- ENTRIES SUPPLIED -
*-*-*
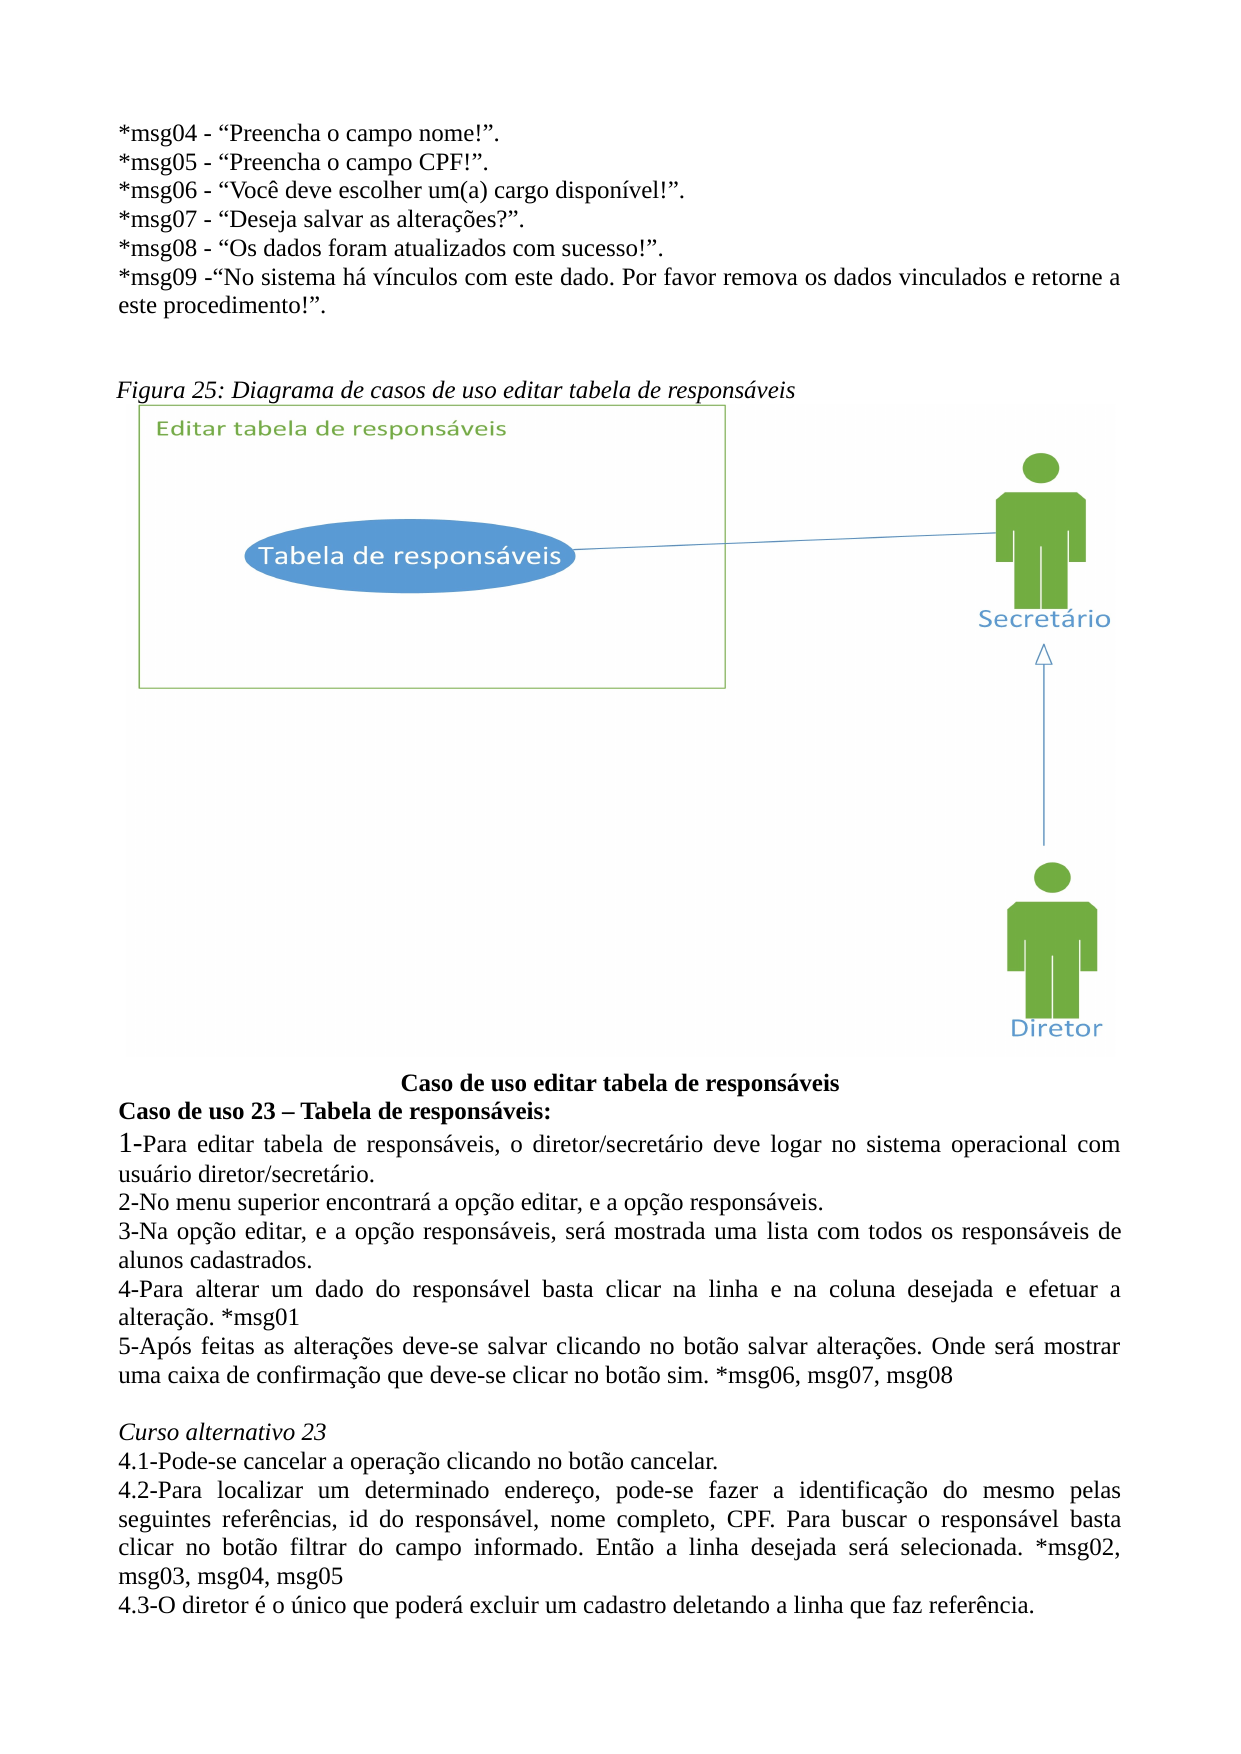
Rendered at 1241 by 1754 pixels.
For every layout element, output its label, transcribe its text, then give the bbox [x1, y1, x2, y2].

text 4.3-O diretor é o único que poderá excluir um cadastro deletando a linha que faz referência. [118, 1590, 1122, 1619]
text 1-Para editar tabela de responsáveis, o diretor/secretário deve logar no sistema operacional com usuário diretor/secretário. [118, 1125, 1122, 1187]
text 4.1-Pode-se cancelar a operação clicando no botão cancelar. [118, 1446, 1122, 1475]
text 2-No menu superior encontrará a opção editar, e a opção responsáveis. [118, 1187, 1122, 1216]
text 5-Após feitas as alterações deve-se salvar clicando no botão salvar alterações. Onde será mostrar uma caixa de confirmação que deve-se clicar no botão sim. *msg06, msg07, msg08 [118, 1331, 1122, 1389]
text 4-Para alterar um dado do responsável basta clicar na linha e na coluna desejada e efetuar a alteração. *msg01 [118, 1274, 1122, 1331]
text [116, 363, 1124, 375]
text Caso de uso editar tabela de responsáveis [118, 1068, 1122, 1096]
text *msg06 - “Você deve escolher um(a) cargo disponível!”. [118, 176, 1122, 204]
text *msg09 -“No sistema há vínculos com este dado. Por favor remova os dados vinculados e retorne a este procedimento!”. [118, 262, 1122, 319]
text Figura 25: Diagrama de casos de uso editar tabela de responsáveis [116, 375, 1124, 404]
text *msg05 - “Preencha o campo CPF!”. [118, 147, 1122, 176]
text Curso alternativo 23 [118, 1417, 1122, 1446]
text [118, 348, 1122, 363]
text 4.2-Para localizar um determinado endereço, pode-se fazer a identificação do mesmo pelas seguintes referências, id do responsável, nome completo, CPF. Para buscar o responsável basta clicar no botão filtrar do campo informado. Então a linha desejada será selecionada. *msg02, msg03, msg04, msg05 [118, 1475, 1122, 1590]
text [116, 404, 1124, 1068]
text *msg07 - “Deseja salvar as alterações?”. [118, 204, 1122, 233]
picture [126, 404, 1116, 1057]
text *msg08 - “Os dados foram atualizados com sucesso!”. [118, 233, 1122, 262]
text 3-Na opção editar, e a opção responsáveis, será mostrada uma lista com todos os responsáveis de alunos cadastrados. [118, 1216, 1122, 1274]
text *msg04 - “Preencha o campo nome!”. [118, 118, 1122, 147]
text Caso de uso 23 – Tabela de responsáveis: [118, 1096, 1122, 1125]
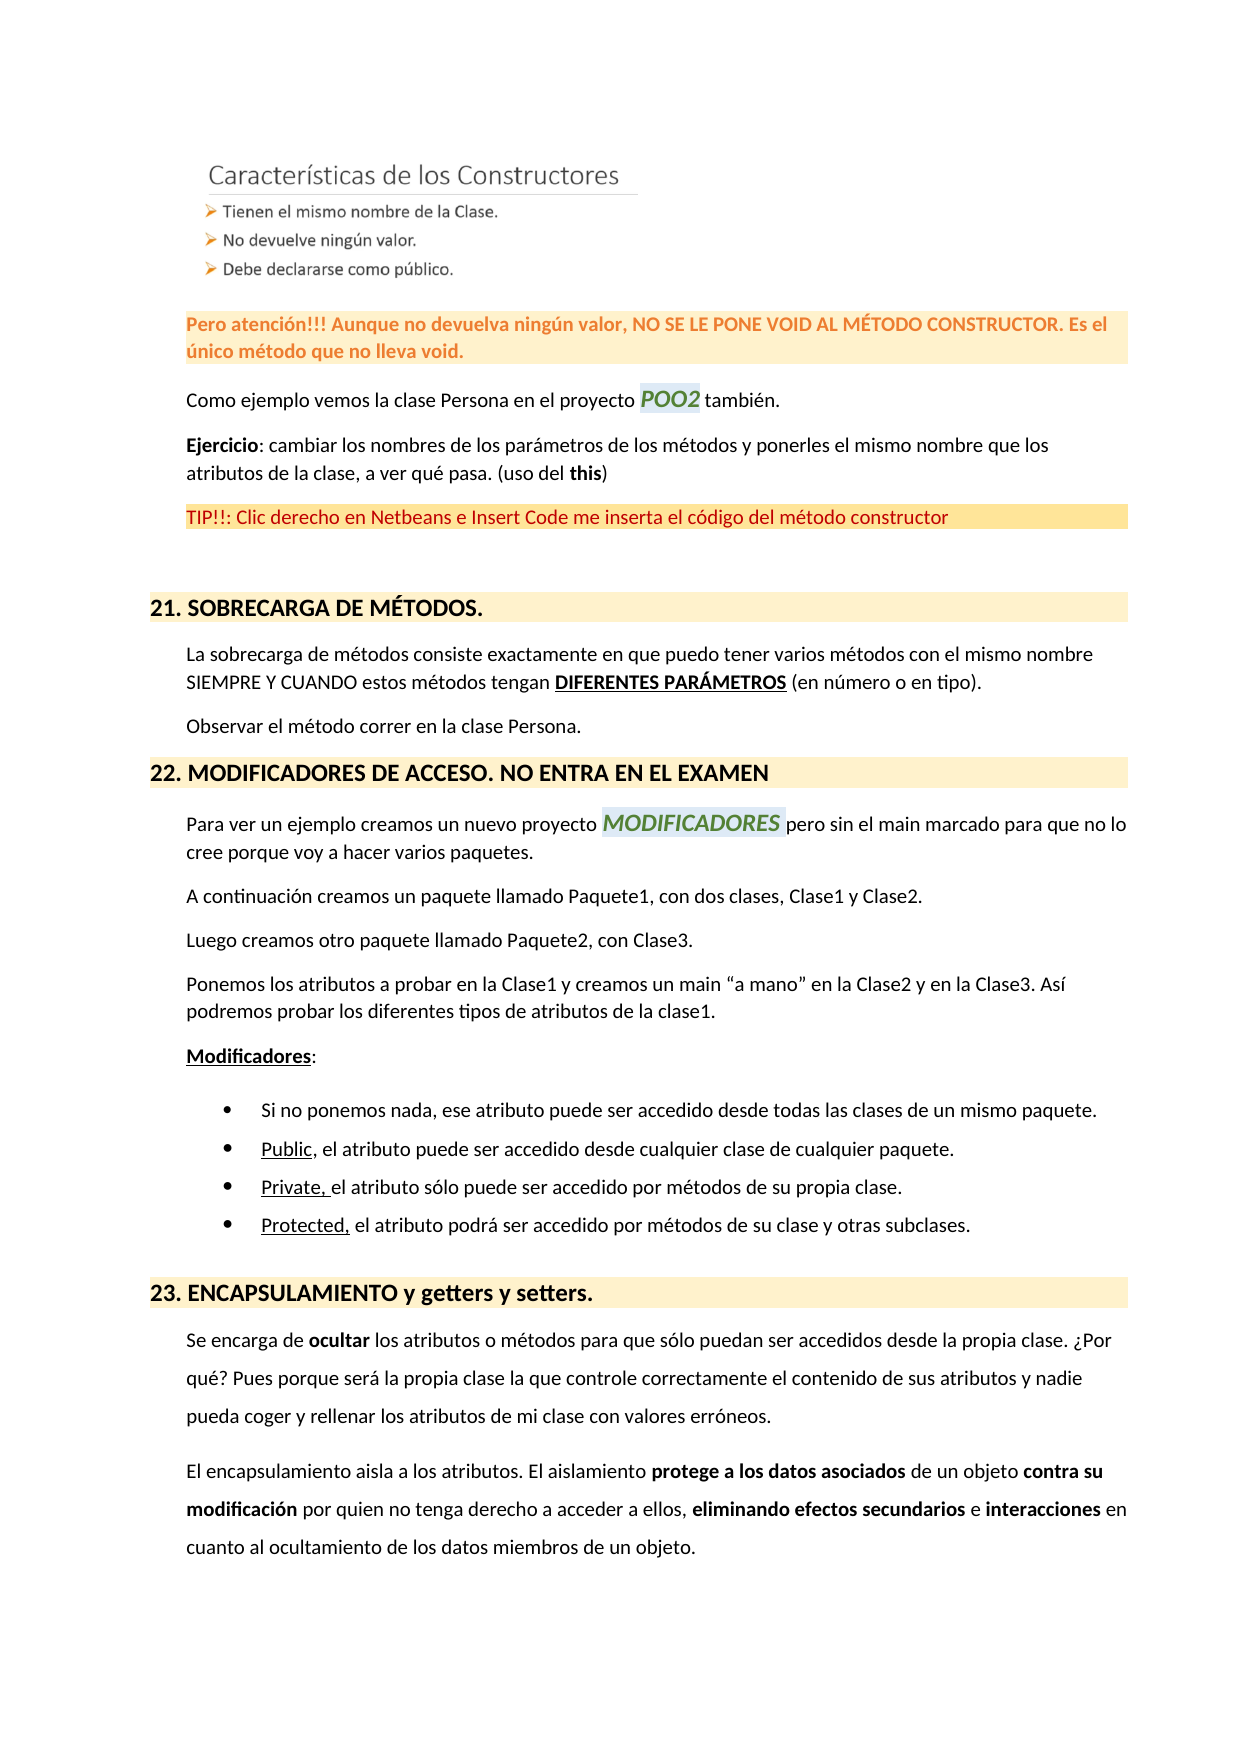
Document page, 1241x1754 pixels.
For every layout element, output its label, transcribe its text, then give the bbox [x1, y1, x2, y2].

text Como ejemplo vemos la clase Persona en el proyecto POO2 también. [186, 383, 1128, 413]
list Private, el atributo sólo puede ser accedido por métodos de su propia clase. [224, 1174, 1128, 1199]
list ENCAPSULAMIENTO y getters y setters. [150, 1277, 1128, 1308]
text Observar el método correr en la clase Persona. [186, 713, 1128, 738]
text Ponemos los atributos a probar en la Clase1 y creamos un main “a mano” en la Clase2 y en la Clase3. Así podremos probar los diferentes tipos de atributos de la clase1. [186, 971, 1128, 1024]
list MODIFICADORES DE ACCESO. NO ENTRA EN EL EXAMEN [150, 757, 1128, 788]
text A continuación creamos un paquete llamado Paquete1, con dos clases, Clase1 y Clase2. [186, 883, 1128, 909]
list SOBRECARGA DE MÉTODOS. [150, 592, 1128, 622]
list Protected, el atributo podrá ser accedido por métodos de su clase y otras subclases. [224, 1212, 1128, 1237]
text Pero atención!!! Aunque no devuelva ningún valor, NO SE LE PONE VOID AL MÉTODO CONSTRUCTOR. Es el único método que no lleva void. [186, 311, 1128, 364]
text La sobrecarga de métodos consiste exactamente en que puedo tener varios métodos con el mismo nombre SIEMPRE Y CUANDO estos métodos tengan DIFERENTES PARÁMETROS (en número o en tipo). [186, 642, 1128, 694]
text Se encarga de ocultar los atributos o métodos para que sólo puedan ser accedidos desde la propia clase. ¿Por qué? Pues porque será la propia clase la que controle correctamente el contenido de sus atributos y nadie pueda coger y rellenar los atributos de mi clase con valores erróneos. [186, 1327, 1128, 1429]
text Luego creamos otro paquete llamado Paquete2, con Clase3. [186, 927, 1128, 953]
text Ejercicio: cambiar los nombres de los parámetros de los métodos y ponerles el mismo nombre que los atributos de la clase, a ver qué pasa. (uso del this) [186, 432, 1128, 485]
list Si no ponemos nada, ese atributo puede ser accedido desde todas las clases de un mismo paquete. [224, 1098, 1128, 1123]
*-*-*
- GIVEN INSTRUCTION -
Return each line from the items above that contains the word "propia".

- TASK RESPONSE -
list Private, el atributo sólo puede ser accedido por métodos de su propia clase. [224, 1174, 1128, 1199]
text Se encarga de ocultar los atributos o métodos para que sólo puedan ser accedidos desde la propia clase. ¿Por qué? Pues porque será la propia clase la que controle correctamente el contenido de sus atributos y nadie pueda coger y rellenar los atributos de mi clase con valores erróneos. [186, 1327, 1128, 1429]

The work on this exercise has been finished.